Copy the records below from the line with "kingdom: Plantae" down to the line with "common name: Palmella", both included, swapping "common name" for "vernacular name" and leaving every other word unchanged.
================================
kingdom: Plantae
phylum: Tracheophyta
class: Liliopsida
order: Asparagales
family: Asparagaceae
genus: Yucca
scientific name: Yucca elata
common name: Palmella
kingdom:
================================
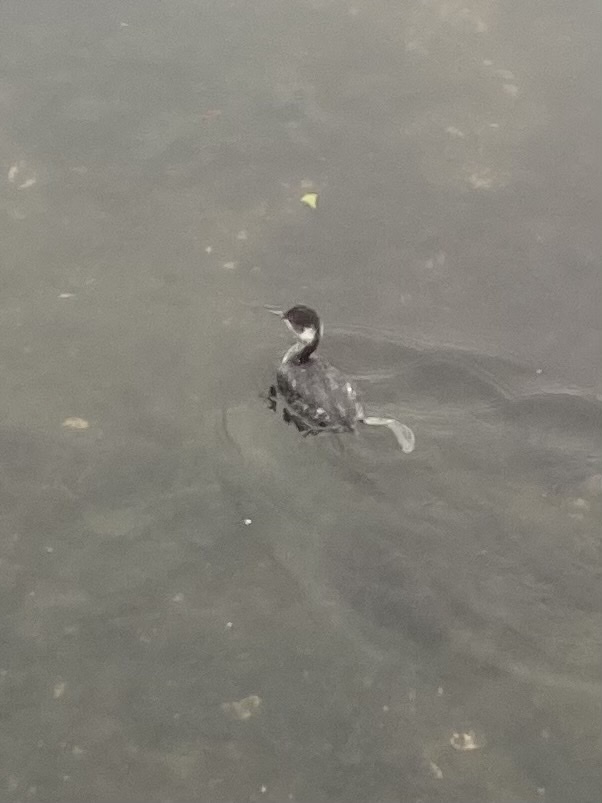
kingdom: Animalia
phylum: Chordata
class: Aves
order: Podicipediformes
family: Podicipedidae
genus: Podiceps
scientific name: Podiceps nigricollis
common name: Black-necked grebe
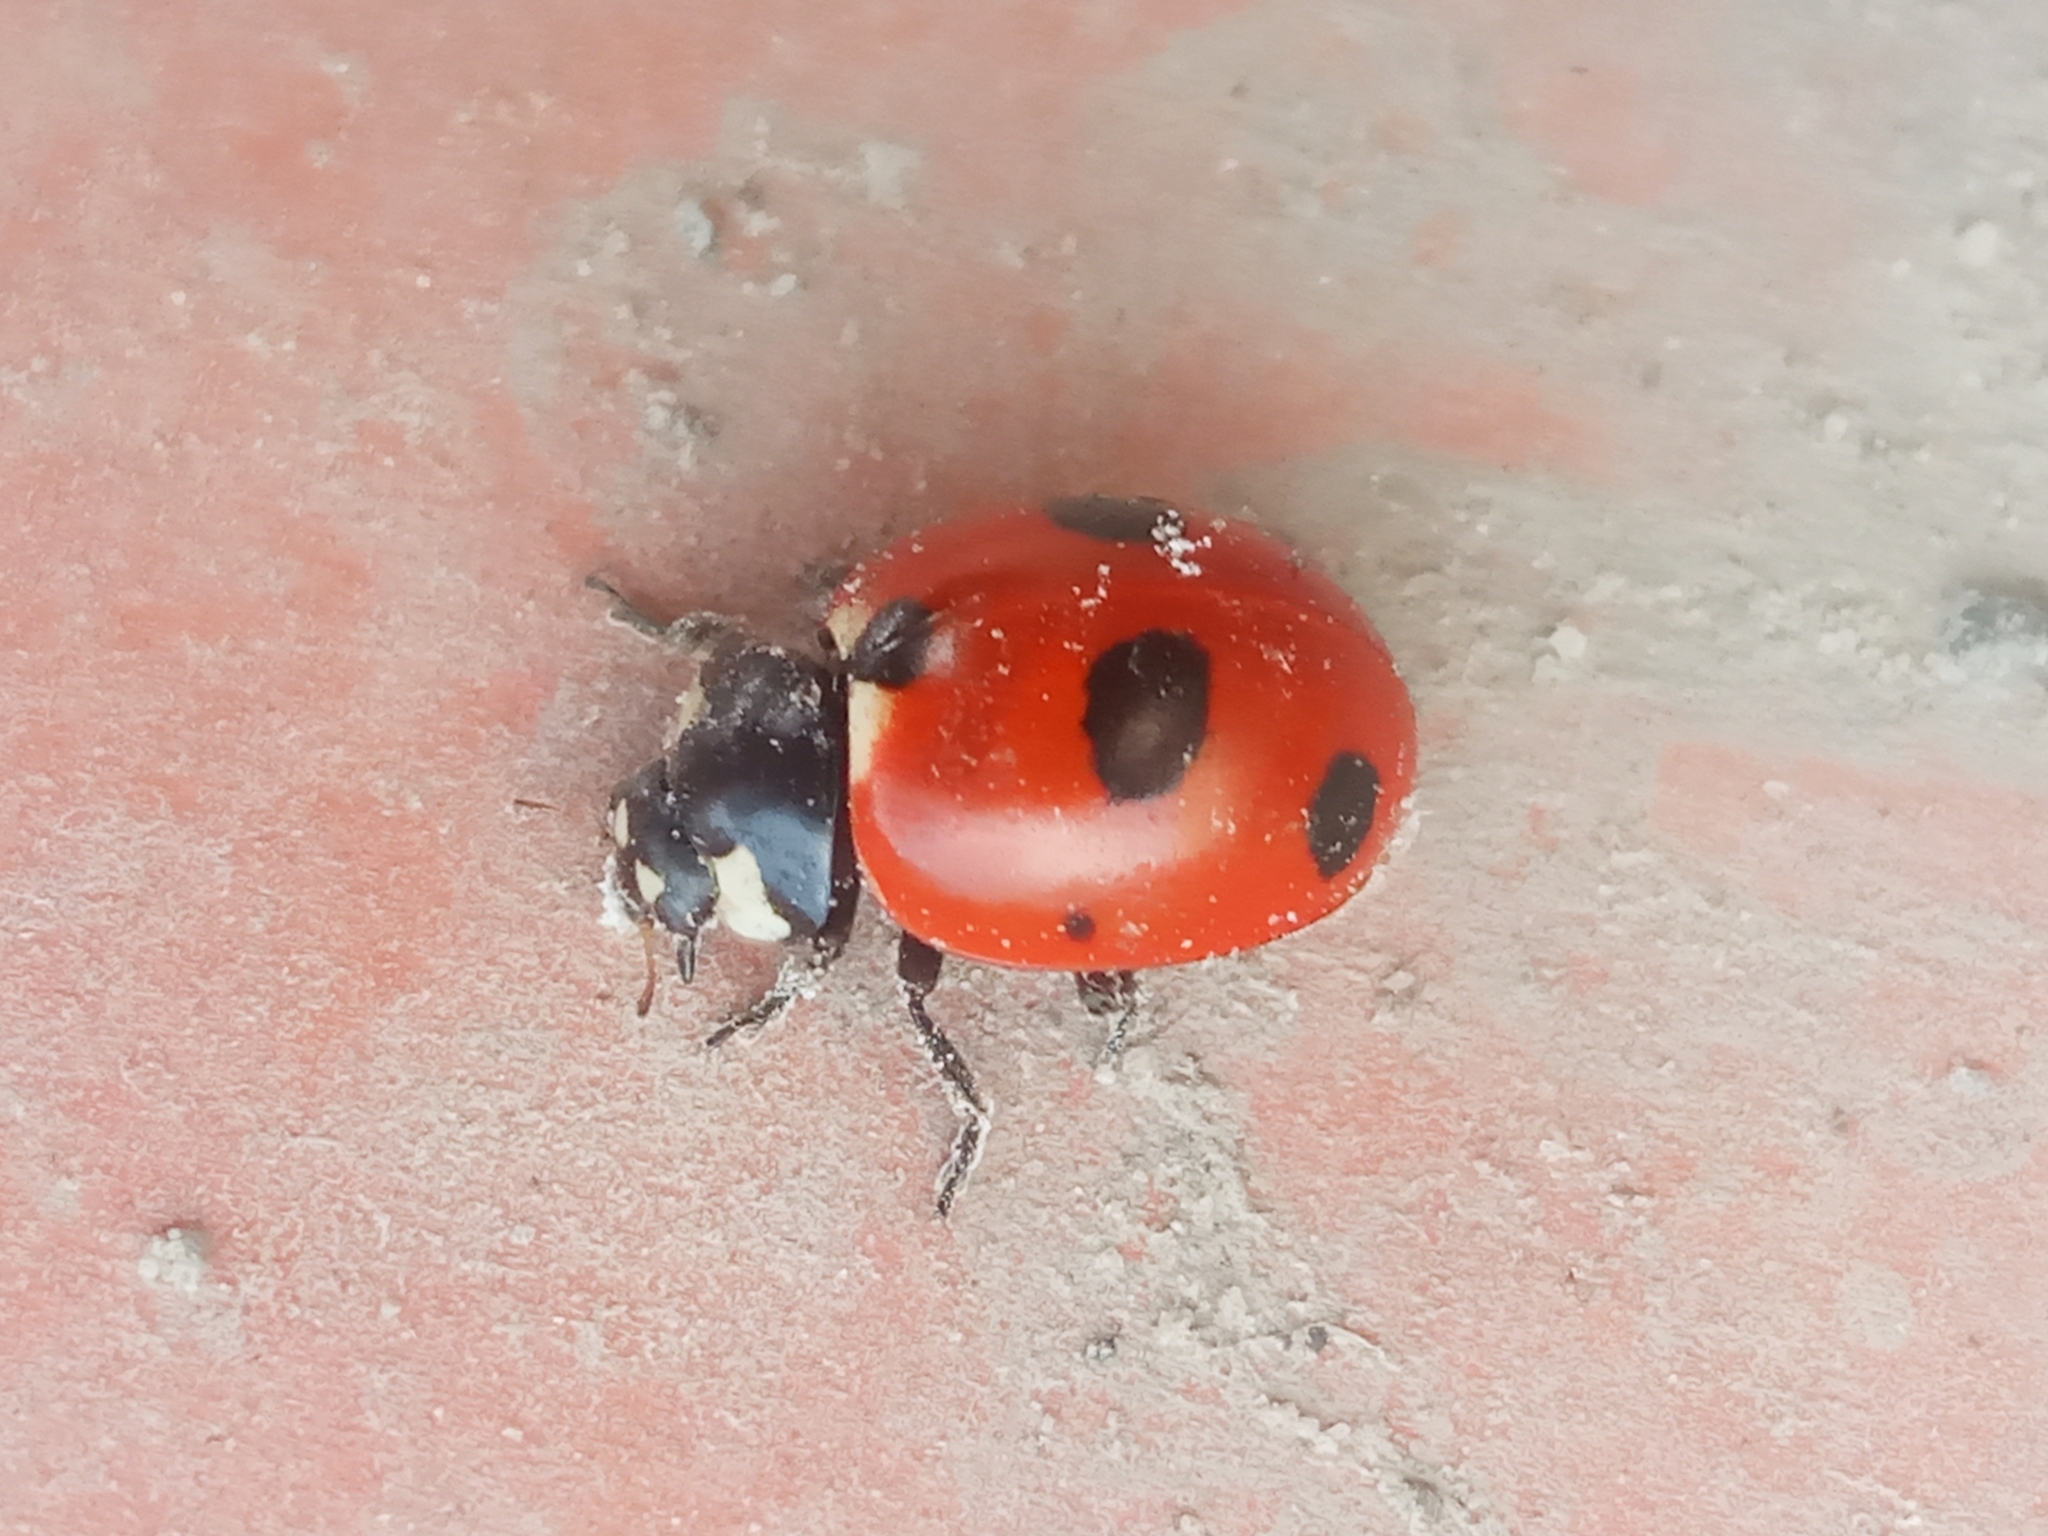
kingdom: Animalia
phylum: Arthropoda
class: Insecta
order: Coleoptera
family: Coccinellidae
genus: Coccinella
================================
- **Solved problem**
kingdom: Plantae
phylum: Tracheophyta
class: Liliopsida
order: Asparagales
family: Asparagaceae
genus: Yucca
scientific name: Yucca elata
vernacular name: Palmella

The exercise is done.